### Given passage
--- START ---
Filters can come from:
- The visuals in your workbook. A Pivot Table if you are using Power Pivot for Excel, or anywhere on the report canvas if you are using Power BI. The visuals in your report create the Initial Filters that impact your formulas.
- The use of a CALCULATE() function. CALCULATE() is the only* function that can change the Initial Filter behaviour of your report. Of course there may or may not be a CALCULATE() function in your DAX formula (or a precedent formula). If there is a CALCULATE() function, it can add to, remove from, or modify the initial filter behaviour of the formula.
Filters always get applied first, then the evaluation is completed. Filters first, evaluate second.
* Note: Filters can also come from an implicit CALCULATE() function. Every measure has a hidden CALCULATE() function wrapped around it that you can’t see. In certain circumstances (such as inside a row by row evaluation), this hidden CALCULATE() function can give you a different result than you may otherwise expect. This is a complex topic and outside the scope of this article. In addition, there is also a CALCULATETABLE() function and some other functions that use CALCULATE() “under the hood” that can modify the initial filter behaviour from your visuals.
The technical term for this filter behaviour is “Filter Context”, but I prefer to use the term “Filter Behaviour” as it is less intimidating for most people.
Filter behaviour is important because it will affect the results you get from your formulas. Let’s briefly look at how the initial filters work in Excel and Power BI.
Power Pivot for Excel
In the following Pivot Table example, the highlighted cell has an initial filter of Products[Category] = “Bikes” coming from the rows of the pivot table (shown as 1). Initial filters can also come from Filters, Columns and Slicers in a pivot table.
Power BI Desktop
Power BI desktop is similar to Excel, but initial filters can come from almost anywhere in the report. The highlighted cell below is filtered by Products[Category]=”Bikes” (shown as 1) just like in Excel above, but there is also a cross filter coming from Territory[Country]=”Australia” (shown as 2). Both of these filters are part of the initial filters. Filters can also come from Columns, Slicers, and the filter section on the right hand side of the Power BI report window.
Now onto a new topic.
--- END ---
### Supplied material
--- START ---
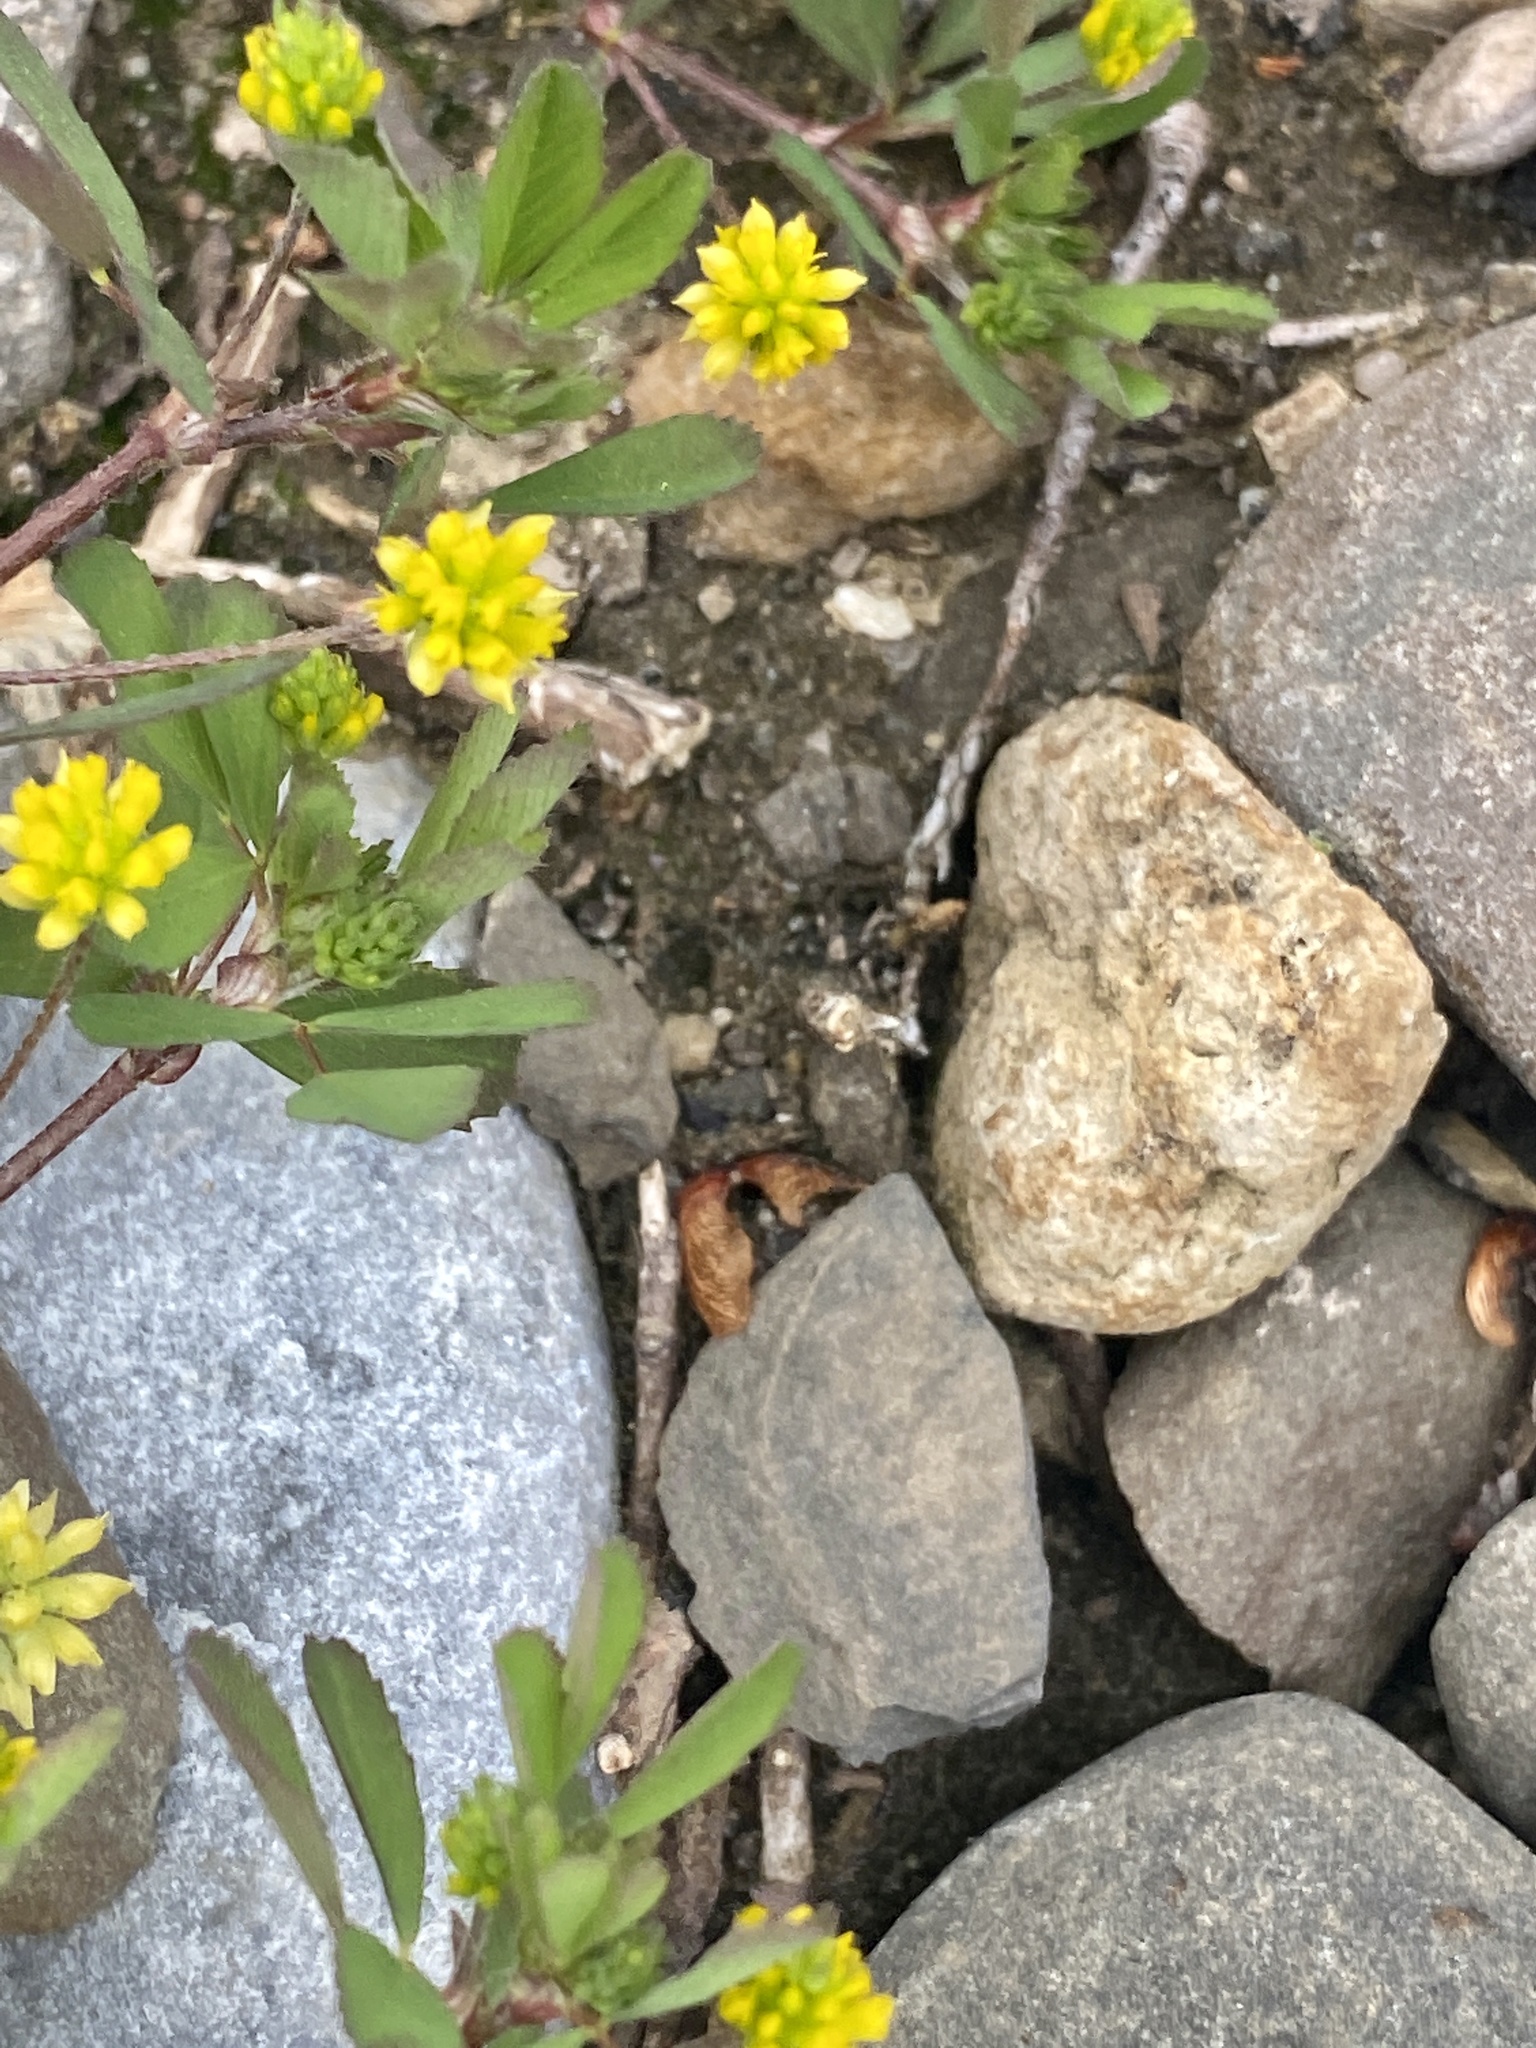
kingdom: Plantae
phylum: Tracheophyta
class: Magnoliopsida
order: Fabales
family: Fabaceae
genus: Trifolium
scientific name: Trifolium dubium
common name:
--- END ---
### Task set
1. In the Power BI example in the passage on DAX filters, which cross filter applies to the highlighted value?
2. List every part of a pivot table that the passage on DAX filters names as a source of initial filters.
3. Extend the passage on DAX filters past its final line.

### Answers for the exercise
1. Territory[Country]="Australia"

2. Rows, Filters, Columns, Slicers

3.
Row By Row Evaluation
A second important topic for you to understand is ‘row by row evaluation’. Not every DAX formula is capable of doing calculations row by row. Some areas of DAX (such as in a calculated column) have the ability to do this row by row evaluation and yet other areas cannot. For example, you can write a single formula in a calculated column such as Sales[Qty] * Sales[Price Per Unit] and this formula is evaluated one row at a time down the entire column. If you were to write this exact same formula as a measure, you would get an error.
The technical term for this behaviour is “Row Context”, but I prefer to use the term “Row by Row Evaluation” as it is less intimidating for most people.
SUMX() vs SUM()
Now that I have covered the foundation knowledge, let me get back to the actual purpose and topic of this article. I will start with an overview of both of these functions.
- SUM() is an aggregator function. It adds up all the values in a single column you specify after applying all filters that will impact the formula. SUM() has no knowledge of the existence of rows (it can’t do row by row evaluation) – all it can do is add everything in the single column it is presented with after the filters have been applied.
- SUMX() is an iterator function. It works through a table, row by row to complete the evaluation after applying all filters. SUMX() has awareness of rows in a table, and hence can reference the intersection of each row with any columns in the table. SUMX() can operate over a single column but can also operate over multiple columns too – because it has the ability to work row by row.
SUMX() vs SUM() in a nutshell
- SUM() operates over a single column and has no awareness of individual rows in the column (no row by row evaluation).
- SUMX() can operate on multiple columns in a table and can complete row by row evaluation in those columns.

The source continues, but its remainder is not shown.